Task to complete: Pull every line containing "format" from the listing.

Records provided:

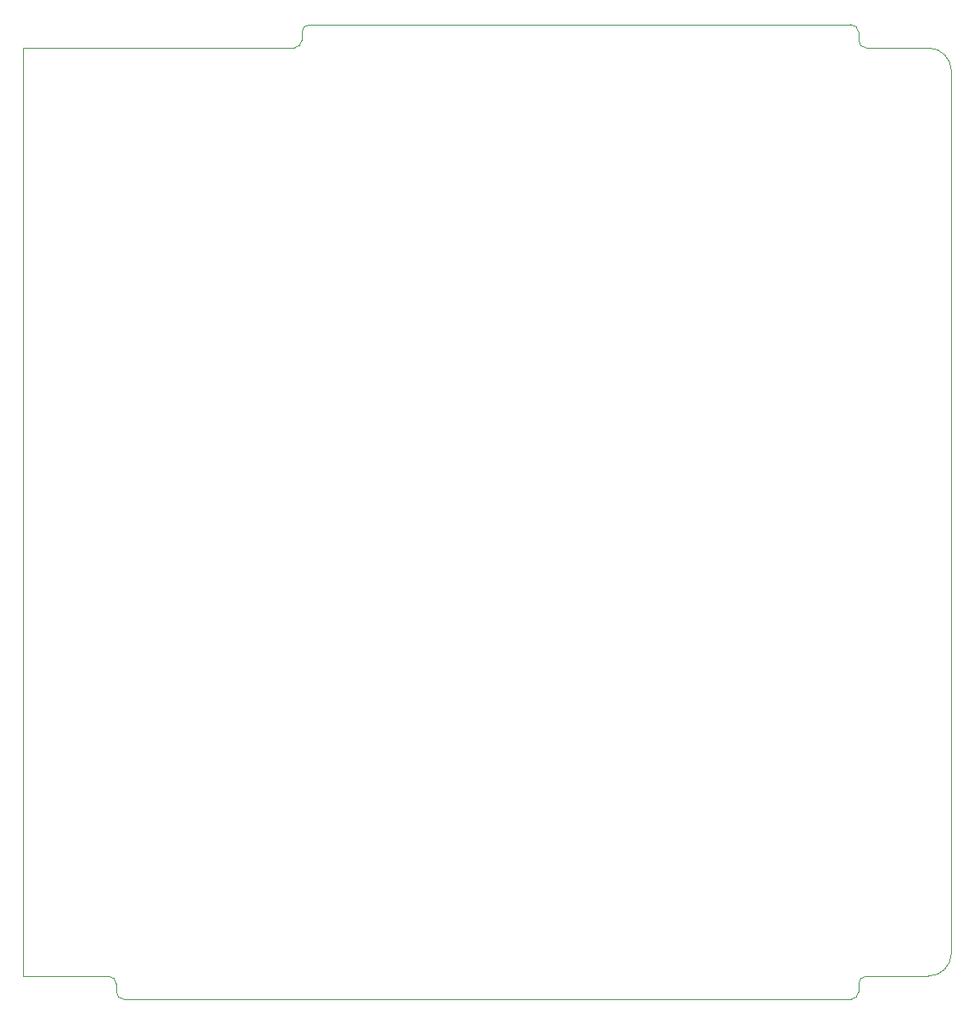
<source format=gm1>
%TF.GenerationSoftware,KiCad,Pcbnew,(5.1.12)-1*%
%TF.CreationDate,2022-01-07T20:18:48-05:00*%
%TF.ProjectId,center-gasket-2,63656e74-6572-42d6-9761-736b65742d32,rev?*%
%TF.SameCoordinates,Original*%
%TF.FileFunction,Profile,NP*%
%FSLAX46Y46*%
G04 Gerber Fmt 4.6, Leading zero omitted, Abs format (unit mm)*
G04 Created by KiCad (PCBNEW (5.1.12)-1) date 2022-01-07 20:18:48*
%MOMM*%
%LPD*%
G01*
G04 APERTURE LIST*
%TA.AperFunction,Profile*%
%ADD10C,0.050000*%
%TD*%
G04 APERTURE END LIST*
D10*
X58737500Y-30956250D02*
X30956250Y-30956250D01*
X59531250Y-29368750D02*
X59531250Y-30162500D01*
X59531250Y-30162500D02*
G75*
G02*
X58737500Y-30956250I-793750J0D01*
G01*
X59531250Y-29368750D02*
G75*
G02*
X60325000Y-28575000I793750J0D01*
G01*
X115887500Y-28575000D02*
X60325000Y-28575000D01*
X116681250Y-29368750D02*
X116681250Y-30162500D01*
X115887500Y-28575000D02*
G75*
G02*
X116681250Y-29368750I0J-793750D01*
G01*
X117475000Y-30956250D02*
G75*
G02*
X116681250Y-30162500I0J793750D01*
G01*
X116681250Y-127000000D02*
X116681250Y-127793750D01*
X116681250Y-127793750D02*
G75*
G02*
X115887500Y-128587500I-793750J0D01*
G01*
X116681250Y-127000000D02*
G75*
G02*
X117475000Y-126206250I793750J0D01*
G01*
X123825000Y-126206250D02*
X117475000Y-126206250D01*
X41275000Y-128587500D02*
X115887500Y-128587500D01*
X40481250Y-127000000D02*
X40481250Y-127793750D01*
X41275000Y-128587500D02*
G75*
G02*
X40481250Y-127793750I0J793750D01*
G01*
X39687500Y-126206250D02*
G75*
G02*
X40481250Y-127000000I0J-793750D01*
G01*
X30956250Y-126206250D02*
X30956250Y-30956250D01*
X126206250Y-123825000D02*
G75*
G02*
X123825000Y-126206250I-2381250J0D01*
G01*
X30956250Y-126206250D02*
X39687500Y-126206250D01*
X126206250Y-33337500D02*
X126206250Y-123825000D01*
X117475000Y-30956250D02*
X123825000Y-30956250D01*
X123825000Y-30956250D02*
G75*
G02*
X126206250Y-33337500I0J-2381250D01*
G01*
M02*

</source>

Worked solution:
<source format=gm1>
G04 Gerber Fmt 4.6, Leading zero omitted, Abs format (unit mm)*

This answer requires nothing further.